How often do you wonder about something? I don’t mean to be
curious but instead to marvel. As many middle-aged women do, last night I woke
up at 2:30 with my mind thinking about all kinds of things. As I lay in my bed
wishing for a few more hours of sleep, I began to wonder about something.
Earlier that evening I had seen a TV advertisement for 23
and Me Genetic Testing and Analysis. I guess this might have spurred my thought
process, but really it could have been the left-over Mexican food I had for
dinner. At any rate I began to wonder or marvel about my conception. Yes, I do
know where babies come from and am sure of my parentage, but this marveling is
a story I’d like to share.
My mother has a keloid scar on the lower portion of her
neck. As a kid, I remember her choosing her necklines and necklaces carefully
to bring as little notice to this flaw. I also remember her explaining to me
how she got the scar. In 1949 at the age of three, she came down with
diphtheria, a disease that we have almost eradicated through DTP vaccinations.

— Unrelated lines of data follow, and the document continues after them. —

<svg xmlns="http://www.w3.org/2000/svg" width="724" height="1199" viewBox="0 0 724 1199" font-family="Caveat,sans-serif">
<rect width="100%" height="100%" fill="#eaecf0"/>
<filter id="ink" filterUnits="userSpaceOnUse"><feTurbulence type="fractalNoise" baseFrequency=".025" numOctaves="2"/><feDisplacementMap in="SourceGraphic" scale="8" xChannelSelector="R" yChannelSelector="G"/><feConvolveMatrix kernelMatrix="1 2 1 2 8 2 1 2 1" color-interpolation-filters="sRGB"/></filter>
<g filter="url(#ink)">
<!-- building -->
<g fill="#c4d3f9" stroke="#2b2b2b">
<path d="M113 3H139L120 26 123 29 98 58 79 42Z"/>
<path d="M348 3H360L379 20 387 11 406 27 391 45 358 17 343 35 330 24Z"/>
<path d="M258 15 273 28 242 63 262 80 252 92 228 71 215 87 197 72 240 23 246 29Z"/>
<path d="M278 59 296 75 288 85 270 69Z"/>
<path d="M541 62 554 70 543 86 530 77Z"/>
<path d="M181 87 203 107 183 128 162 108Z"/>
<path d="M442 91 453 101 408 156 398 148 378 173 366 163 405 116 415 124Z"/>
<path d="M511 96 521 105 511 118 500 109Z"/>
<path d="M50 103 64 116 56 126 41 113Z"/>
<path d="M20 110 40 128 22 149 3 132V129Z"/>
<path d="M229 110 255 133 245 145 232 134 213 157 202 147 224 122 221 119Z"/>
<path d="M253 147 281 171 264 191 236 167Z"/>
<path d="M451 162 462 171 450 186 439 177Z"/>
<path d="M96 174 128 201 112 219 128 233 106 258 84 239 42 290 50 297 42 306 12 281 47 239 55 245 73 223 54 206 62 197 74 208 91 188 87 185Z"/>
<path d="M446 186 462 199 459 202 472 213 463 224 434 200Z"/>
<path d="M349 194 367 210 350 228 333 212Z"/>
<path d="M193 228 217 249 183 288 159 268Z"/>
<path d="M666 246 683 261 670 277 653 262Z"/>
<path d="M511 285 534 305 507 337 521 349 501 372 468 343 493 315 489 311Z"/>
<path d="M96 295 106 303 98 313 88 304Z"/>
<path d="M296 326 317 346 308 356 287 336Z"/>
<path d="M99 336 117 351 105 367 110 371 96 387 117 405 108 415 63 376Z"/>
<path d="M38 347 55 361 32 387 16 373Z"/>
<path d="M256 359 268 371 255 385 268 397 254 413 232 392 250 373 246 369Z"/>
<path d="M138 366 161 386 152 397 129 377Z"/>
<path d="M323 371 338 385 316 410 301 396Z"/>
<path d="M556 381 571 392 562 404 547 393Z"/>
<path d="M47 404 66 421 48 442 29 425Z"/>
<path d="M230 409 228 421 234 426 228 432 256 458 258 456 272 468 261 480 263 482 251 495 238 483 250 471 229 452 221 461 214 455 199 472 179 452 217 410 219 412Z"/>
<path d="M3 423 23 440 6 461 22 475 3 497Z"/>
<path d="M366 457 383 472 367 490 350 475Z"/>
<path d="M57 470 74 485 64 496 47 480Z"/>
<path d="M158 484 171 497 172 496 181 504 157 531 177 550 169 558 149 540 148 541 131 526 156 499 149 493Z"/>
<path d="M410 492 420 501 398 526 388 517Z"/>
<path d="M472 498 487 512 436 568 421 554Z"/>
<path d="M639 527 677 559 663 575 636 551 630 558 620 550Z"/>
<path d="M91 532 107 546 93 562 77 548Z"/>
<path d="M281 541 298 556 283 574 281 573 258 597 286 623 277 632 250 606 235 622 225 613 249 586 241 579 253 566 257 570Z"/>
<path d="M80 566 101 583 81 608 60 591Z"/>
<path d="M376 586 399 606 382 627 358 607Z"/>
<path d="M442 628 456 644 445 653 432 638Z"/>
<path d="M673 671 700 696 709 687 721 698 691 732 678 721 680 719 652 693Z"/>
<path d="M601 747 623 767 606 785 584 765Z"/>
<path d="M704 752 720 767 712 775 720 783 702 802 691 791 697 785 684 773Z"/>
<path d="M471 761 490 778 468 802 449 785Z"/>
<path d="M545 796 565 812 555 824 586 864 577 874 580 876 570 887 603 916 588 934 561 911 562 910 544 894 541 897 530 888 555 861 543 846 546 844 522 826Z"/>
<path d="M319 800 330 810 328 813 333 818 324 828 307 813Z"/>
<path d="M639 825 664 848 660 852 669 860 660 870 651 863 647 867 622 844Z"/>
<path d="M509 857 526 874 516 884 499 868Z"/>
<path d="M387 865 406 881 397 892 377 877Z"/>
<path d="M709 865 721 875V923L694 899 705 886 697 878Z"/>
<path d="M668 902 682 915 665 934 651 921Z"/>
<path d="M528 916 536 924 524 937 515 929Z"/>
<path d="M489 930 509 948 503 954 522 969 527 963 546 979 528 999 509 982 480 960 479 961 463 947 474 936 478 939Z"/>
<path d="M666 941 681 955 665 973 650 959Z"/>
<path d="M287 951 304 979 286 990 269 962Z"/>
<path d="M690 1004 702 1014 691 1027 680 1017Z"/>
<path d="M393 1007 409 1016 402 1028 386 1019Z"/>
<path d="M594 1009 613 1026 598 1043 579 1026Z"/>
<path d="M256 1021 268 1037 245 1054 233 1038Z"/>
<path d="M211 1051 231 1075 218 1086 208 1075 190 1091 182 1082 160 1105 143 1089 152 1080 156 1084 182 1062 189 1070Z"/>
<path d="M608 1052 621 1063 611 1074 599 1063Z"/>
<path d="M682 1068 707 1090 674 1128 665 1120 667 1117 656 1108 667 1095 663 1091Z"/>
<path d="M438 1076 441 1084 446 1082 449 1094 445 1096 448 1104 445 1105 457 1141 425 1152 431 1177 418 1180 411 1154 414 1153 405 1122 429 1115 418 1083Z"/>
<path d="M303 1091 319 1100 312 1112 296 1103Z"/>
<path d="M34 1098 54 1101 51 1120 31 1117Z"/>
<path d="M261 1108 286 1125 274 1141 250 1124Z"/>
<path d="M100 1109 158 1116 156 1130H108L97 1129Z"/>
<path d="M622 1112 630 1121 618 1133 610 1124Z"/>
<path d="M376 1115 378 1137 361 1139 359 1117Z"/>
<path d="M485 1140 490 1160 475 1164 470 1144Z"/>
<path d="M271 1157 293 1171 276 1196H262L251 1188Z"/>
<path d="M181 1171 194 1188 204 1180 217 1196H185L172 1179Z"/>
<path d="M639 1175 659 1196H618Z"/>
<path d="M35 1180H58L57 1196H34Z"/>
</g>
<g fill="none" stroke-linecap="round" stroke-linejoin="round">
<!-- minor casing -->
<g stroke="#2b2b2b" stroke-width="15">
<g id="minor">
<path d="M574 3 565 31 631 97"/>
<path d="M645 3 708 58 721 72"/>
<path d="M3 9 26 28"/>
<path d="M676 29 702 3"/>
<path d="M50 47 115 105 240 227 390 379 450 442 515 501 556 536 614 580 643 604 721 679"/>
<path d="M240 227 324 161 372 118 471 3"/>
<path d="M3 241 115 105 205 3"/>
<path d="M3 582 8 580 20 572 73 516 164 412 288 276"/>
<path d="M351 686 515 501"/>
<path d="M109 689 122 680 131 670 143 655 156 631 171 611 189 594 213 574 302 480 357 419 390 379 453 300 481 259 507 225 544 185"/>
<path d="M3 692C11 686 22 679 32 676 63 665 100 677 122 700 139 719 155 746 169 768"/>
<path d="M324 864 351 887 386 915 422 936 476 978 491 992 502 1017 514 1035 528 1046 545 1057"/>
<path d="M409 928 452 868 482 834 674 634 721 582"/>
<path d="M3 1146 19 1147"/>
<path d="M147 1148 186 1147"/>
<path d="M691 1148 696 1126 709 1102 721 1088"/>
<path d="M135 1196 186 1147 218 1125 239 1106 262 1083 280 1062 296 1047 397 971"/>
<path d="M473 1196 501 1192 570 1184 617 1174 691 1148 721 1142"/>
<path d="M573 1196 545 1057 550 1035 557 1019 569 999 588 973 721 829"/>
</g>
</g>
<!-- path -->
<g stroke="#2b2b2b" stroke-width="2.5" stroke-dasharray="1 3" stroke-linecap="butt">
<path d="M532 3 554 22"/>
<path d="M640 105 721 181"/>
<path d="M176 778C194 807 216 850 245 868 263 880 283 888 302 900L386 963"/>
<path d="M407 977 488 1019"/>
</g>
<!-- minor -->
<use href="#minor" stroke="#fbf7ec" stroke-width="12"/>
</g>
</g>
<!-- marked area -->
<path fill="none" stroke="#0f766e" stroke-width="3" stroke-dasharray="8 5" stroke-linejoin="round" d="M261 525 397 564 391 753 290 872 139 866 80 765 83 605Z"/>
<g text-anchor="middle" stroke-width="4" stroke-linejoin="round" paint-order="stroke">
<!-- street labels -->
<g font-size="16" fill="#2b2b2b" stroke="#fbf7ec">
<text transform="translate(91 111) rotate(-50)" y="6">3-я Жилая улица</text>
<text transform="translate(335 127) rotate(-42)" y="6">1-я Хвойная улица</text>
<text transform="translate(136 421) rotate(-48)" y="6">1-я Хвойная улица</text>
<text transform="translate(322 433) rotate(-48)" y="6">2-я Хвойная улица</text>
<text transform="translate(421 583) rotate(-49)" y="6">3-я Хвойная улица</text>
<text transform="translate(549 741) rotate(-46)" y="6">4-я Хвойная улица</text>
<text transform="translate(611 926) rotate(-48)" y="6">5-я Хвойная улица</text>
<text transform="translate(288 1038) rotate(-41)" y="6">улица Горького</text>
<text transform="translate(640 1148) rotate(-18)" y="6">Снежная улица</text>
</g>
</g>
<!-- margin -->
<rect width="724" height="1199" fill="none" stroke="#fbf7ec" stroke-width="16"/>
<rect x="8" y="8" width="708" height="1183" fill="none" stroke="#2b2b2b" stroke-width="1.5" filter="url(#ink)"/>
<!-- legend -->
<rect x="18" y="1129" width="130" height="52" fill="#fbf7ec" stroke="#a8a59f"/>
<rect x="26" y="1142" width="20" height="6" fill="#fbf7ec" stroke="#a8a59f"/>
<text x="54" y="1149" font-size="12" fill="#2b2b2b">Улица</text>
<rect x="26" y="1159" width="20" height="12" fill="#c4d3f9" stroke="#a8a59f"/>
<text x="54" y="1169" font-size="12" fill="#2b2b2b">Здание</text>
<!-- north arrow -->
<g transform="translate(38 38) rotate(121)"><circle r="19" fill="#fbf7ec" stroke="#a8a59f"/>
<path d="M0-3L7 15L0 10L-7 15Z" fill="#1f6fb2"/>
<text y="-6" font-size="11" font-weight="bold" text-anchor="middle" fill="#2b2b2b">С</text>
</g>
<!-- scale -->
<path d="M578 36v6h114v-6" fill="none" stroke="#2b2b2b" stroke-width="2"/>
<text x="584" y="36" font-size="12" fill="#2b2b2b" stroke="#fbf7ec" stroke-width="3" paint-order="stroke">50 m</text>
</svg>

The disease caused a very thick mucus to form in her throat hampering her
breathing. She was transported by ambulance to Grady Hospital and was given a
tracheotomy to allow her to breathe. The wound from this formed the unique scar
on her neck.
In the middle of the night I wondered at the fact that she
survived such a rare illness and that she reached the hospital in time, for
without her I would not be me. Not many people know about their parent’s close
call with death. I grew up knowing this tale along with another one about my
father.
When my dad was finishing high school about to enter
college, one night he was doing what many his age did – riding around with
friends on a dark, curvy, country road. The driver of the car lost control on a
sharp curve sailing off into a tree. This was 1960, long before the time of
seatbelts. One of his friends was badly injured and my daddy, who was tossed
out of the car, was walking around and thought he was fine. The emergency
workers noticed that he had blood coming out of his ears and said to the
ambulance driver, “You better take him to the hospital as well.” There, at Newnan
Hospital, they discovered he had a severely broken shoulder and a head injury. He
was in a coma for a while. In those days
there was little that could be done for a head trauma except to wait and see if
the bleeding and swelling would stop and if it did, wait to see how much damage
it had done.
He did recover with very few signs of his head injury,
although he would tell you that his short-term memory was better before, and
his shoulder has never been the same since.
In the middle of the night as I pondered these things, I was
filled with a sense of providence and the thoughts of that made the scripture
Jeremiah 1:5 more real than before. It reads: “I knew you before I formed you
in your mother’s womb. Before you were born I set you apart…” NLT. The 23 and
Me people would certainly argue that without the unique combination of my
mother and father’s DNA, I would not be me. My unique flaws and giftings, the
mixture of mess and majesty that I am, was divinely provided for through the
preservation of a sick, little three-year-old girl and a teen in a coma.
Other people might see it differently. Some might say it was
just fate. I would rather sit in wonder of a grand creator that cared enough
about me even before I was born to form my DNA as He intended. I prefer to
believe that as Psalm 139: 14 says, “I am fearfully and wonderfully made” – a
thought appreciated much more with middle-aged insomnia.